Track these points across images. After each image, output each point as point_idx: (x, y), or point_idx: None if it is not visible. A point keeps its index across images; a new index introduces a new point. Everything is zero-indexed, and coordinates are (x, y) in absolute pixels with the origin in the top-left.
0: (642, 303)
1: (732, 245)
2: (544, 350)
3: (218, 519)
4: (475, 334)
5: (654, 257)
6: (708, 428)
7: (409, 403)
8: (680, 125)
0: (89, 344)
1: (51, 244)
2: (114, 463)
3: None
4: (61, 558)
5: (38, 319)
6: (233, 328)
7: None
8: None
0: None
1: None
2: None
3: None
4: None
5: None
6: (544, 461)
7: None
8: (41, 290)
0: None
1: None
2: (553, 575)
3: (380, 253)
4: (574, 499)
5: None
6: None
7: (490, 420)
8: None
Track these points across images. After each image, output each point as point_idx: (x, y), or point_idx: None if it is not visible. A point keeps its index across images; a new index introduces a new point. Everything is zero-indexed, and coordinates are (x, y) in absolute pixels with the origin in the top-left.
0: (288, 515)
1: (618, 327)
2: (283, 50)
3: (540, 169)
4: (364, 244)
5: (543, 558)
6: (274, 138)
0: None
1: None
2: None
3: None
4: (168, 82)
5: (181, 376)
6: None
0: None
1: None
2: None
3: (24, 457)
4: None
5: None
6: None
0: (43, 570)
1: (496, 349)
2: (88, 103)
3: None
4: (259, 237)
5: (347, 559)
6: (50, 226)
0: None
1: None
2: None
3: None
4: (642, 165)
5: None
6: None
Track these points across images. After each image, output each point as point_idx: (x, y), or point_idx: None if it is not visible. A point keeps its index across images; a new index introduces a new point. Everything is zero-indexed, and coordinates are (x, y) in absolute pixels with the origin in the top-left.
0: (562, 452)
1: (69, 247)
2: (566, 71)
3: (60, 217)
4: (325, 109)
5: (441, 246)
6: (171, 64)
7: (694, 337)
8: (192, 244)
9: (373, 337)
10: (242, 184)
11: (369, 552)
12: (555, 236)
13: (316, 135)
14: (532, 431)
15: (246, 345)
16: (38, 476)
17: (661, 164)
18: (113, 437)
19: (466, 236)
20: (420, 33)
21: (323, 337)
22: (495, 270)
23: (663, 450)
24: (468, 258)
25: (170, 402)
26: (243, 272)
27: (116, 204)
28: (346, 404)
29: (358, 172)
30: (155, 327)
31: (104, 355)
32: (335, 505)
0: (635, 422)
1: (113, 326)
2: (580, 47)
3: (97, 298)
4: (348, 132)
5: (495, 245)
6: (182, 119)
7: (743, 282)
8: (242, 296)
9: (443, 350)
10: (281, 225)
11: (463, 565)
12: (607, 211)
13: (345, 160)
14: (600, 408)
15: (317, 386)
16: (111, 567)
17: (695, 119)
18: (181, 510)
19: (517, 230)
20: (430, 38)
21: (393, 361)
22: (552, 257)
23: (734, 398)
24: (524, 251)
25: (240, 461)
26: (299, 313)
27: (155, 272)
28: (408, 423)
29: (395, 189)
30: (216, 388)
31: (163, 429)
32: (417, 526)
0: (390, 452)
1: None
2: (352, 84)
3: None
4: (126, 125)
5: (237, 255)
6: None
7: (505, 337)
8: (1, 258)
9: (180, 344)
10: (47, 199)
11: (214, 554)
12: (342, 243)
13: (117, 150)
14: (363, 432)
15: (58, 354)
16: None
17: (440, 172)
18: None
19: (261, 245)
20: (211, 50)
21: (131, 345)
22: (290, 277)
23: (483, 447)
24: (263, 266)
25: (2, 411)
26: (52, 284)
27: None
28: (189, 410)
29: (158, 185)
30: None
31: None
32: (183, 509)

= = = =

Problem
Copy every line of the records above into your reply, keeping each line unchanged and in the same order.

The solution
Track these points across images. After each image, output each point as point_idx: (x, y), or point_idx: None if it is not visible. A point keeps its index across images; a new index introduces a new point. Everything is zero-indexed, and coordinates are (x, y) in absolute pixels with the origin in the top-left.
0: (642, 303)
1: (732, 245)
2: (544, 350)
3: (218, 519)
4: (475, 334)
5: (654, 257)
6: (708, 428)
7: (409, 403)
8: (680, 125)
0: (89, 344)
1: (51, 244)
2: (114, 463)
3: None
4: (61, 558)
5: (38, 319)
6: (233, 328)
7: None
8: None
0: None
1: None
2: None
3: None
4: None
5: None
6: (544, 461)
7: None
8: (41, 290)
0: None
1: None
2: (553, 575)
3: (380, 253)
4: (574, 499)
5: None
6: None
7: (490, 420)
8: None
Track these points across images. After each image, output each point as point_idx: (x, y), or point_idx: None if it is not visible. A point keeps its index across images; a new index introduces a new point. Everything is zero-indexed, and coordinates are (x, y) in absolute pixels with the origin in the top-left.
0: (288, 515)
1: (618, 327)
2: (283, 50)
3: (540, 169)
4: (364, 244)
5: (543, 558)
6: (274, 138)
0: None
1: None
2: None
3: None
4: (168, 82)
5: (181, 376)
6: None
0: None
1: None
2: None
3: (24, 457)
4: None
5: None
6: None
0: (43, 570)
1: (496, 349)
2: (88, 103)
3: None
4: (259, 237)
5: (347, 559)
6: (50, 226)
0: None
1: None
2: None
3: None
4: (642, 165)
5: None
6: None
Track these points across images. After each image, output each point as point_idx: (x, y), or point_idx: None if it is not visible. A point keeps its index across images; a new index introduces a new point. Everything is zero-indexed, and coordinates are (x, y) in absolute pixels with the origin in the top-left.
0: (562, 452)
1: (69, 247)
2: (566, 71)
3: (60, 217)
4: (325, 109)
5: (441, 246)
6: (171, 64)
7: (694, 337)
8: (192, 244)
9: (373, 337)
10: (242, 184)
11: (369, 552)
12: (555, 236)
13: (316, 135)
14: (532, 431)
15: (246, 345)
16: (38, 476)
17: (661, 164)
18: (113, 437)
19: (466, 236)
20: (420, 33)
21: (323, 337)
22: (495, 270)
23: (663, 450)
24: (468, 258)
25: (170, 402)
26: (243, 272)
27: (116, 204)
28: (346, 404)
29: (358, 172)
30: (155, 327)
31: (104, 355)
32: (335, 505)
0: (635, 422)
1: (113, 326)
2: (580, 47)
3: (97, 298)
4: (348, 132)
5: (495, 245)
6: (182, 119)
7: (743, 282)
8: (242, 296)
9: (443, 350)
10: (281, 225)
11: (463, 565)
12: (607, 211)
13: (345, 160)
14: (600, 408)
15: (317, 386)
16: (111, 567)
17: (695, 119)
18: (181, 510)
19: (517, 230)
20: (430, 38)
21: (393, 361)
22: (552, 257)
23: (734, 398)
24: (524, 251)
25: (240, 461)
26: (299, 313)
27: (155, 272)
28: (408, 423)
29: (395, 189)
30: (216, 388)
31: (163, 429)
32: (417, 526)
0: (390, 452)
1: None
2: (352, 84)
3: None
4: (126, 125)
5: (237, 255)
6: None
7: (505, 337)
8: (1, 258)
9: (180, 344)
10: (47, 199)
11: (214, 554)
12: (342, 243)
13: (117, 150)
14: (363, 432)
15: (58, 354)
16: None
17: (440, 172)
18: None
19: (261, 245)
20: (211, 50)
21: (131, 345)
22: (290, 277)
23: (483, 447)
24: (263, 266)
25: (2, 411)
26: (52, 284)
27: None
28: (189, 410)
29: (158, 185)
30: None
31: None
32: (183, 509)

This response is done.